Regarding my exposition of his own arguments, O’Donovan is correct that I do not refer to the articles he mentions. Why? Because in a short article I sought to present the fundamentals of his ethic, and his key presuppositions and arguments about the ontology of sex and of marriage and of the relationship between the two, which are of critical importance. I had found these core – not merely related – ideas neither superseded nor refuted in O’Donovan’s later articles (where they are drawn into broader conversation), and I encourage readers to examine these documents and decide if my conclusion is fair. It seems, however, that aside from my comparison with Adams (illustrating a potential confusion between the ‘orthodox’ and the ideologically conservative), my concerns and questions remain unaddressed.
Returning to Men and Women and its ‘gaps’, a problem arises. This document describes itself as a ‘rationale’ for the Church’s doctrine found in its liturgies and canons. Yet, if I read O’Donovan correctly, it is fitting that this rationale’s reasoning has gaps. So what elements of the Church’s position are to be explored during the ‘shared conversations’ facilitated discussions? The trouble appears to be not simply that there ‘was something the collective author was not ready to say’, but that the collective author of a ‘rationale’ said some very significant things without offering reasons. O’Donovan implies that discussion may establish reasons which fill these gaps. Yet what if the underlying statement ‘marriage is between a man and a woman’ itself requires discussion?

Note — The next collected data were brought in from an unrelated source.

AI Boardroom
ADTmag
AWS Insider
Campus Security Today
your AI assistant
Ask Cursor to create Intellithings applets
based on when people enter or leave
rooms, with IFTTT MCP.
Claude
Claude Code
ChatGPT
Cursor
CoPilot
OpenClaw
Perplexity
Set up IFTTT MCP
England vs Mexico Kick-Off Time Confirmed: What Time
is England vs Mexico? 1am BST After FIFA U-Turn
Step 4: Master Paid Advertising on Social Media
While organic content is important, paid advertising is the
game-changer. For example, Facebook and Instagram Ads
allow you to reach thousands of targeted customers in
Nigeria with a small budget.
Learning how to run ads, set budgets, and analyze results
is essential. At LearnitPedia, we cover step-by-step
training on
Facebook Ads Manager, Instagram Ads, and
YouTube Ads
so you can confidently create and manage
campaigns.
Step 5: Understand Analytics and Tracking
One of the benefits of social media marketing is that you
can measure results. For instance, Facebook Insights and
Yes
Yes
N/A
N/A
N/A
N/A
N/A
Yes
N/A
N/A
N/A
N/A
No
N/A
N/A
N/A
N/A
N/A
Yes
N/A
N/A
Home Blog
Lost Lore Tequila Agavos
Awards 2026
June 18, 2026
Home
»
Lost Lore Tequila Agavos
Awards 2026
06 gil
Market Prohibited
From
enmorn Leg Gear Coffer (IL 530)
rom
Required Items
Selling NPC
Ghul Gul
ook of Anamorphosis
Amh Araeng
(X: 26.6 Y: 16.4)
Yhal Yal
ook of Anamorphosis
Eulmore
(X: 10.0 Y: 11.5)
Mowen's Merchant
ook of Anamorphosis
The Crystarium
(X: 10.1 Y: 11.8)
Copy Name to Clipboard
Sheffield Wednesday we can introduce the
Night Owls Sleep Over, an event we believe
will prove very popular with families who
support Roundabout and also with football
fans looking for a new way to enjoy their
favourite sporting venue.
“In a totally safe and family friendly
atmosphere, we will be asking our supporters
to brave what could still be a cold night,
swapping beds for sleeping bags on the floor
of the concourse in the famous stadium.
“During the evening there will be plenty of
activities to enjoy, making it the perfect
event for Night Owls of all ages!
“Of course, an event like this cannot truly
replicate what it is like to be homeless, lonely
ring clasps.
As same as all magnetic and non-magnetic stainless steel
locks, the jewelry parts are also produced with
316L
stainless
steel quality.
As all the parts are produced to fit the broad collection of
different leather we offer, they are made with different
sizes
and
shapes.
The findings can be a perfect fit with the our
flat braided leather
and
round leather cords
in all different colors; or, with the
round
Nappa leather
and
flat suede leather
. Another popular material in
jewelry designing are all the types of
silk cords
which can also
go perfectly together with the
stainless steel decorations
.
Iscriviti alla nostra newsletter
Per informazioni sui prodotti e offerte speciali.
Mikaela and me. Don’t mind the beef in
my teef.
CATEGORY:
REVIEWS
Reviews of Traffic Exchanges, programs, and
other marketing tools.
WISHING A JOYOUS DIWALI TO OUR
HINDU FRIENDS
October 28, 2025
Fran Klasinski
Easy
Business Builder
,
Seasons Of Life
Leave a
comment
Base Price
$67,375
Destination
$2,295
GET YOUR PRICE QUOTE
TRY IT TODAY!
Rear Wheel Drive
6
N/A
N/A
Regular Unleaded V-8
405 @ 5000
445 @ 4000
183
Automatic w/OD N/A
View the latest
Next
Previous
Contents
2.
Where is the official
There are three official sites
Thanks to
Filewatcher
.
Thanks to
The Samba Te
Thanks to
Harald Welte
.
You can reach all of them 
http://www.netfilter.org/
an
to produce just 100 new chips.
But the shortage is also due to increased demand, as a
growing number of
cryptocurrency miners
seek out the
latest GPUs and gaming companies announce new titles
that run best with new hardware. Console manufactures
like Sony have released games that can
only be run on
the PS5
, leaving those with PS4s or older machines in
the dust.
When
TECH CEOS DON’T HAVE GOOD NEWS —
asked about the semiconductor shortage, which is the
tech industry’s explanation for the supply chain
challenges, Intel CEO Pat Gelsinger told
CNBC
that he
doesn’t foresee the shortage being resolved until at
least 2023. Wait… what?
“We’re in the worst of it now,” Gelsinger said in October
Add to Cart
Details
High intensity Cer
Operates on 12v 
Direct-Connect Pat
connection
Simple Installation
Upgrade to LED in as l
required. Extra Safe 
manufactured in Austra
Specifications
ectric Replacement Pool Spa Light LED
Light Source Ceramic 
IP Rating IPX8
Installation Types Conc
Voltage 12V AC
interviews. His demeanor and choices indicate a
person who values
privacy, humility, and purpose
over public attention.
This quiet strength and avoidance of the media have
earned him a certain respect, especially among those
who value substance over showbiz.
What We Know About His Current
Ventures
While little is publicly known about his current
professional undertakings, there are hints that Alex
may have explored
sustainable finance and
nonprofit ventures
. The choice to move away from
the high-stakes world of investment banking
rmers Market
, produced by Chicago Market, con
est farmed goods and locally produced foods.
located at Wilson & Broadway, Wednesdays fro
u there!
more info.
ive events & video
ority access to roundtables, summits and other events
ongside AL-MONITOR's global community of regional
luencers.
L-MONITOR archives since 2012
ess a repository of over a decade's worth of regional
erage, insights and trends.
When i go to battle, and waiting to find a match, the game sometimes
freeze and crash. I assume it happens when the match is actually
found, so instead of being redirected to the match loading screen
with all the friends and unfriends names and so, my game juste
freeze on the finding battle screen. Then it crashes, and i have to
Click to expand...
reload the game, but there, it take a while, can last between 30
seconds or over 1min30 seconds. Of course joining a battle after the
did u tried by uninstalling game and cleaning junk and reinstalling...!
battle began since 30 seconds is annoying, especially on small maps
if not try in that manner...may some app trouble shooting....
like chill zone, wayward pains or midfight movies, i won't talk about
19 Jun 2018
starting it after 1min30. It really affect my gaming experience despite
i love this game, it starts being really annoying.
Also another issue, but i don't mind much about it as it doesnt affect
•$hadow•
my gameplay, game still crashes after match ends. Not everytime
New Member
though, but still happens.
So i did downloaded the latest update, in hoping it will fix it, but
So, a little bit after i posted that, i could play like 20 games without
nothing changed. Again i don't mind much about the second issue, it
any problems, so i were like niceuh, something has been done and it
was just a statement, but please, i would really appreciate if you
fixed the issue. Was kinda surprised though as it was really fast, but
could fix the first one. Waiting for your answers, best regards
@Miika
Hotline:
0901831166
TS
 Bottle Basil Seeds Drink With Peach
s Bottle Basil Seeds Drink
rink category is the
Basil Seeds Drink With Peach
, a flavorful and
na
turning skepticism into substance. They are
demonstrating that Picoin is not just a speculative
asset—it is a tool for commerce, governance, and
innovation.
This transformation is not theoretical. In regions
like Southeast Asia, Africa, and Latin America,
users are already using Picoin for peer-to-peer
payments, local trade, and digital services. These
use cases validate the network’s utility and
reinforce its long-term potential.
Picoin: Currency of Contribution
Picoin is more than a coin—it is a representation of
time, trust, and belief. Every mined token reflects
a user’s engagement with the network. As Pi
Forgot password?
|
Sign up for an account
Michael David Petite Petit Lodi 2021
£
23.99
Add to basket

I too seek ‘scripturally responsible reasonableness’, hence my concern that the ‘tripod’ seems rickety. The reason ‘leg’ has acknowledged holes in it. Out of respect for Scripture, I put forward questions about the scriptural integrity of particular selective appeals to the Bible. This leaves tradition, which O’Donovan’s account of the relationship between House of Bishops’ statements, canons and Men and Women suggests is the soundest ‘leg’.
I trust I am not shouting, but questioning respectfully in order to enhance the conversation. O’Donovan is right: we must ‘reason’ together, not shout. I hope he writes further on this issue, therefore. We have waited long enough for the conversation (or ‘shared conversations’, at least) to begin – it is vital to this conversation that we hear O’Donovan’s reasons and position clearly.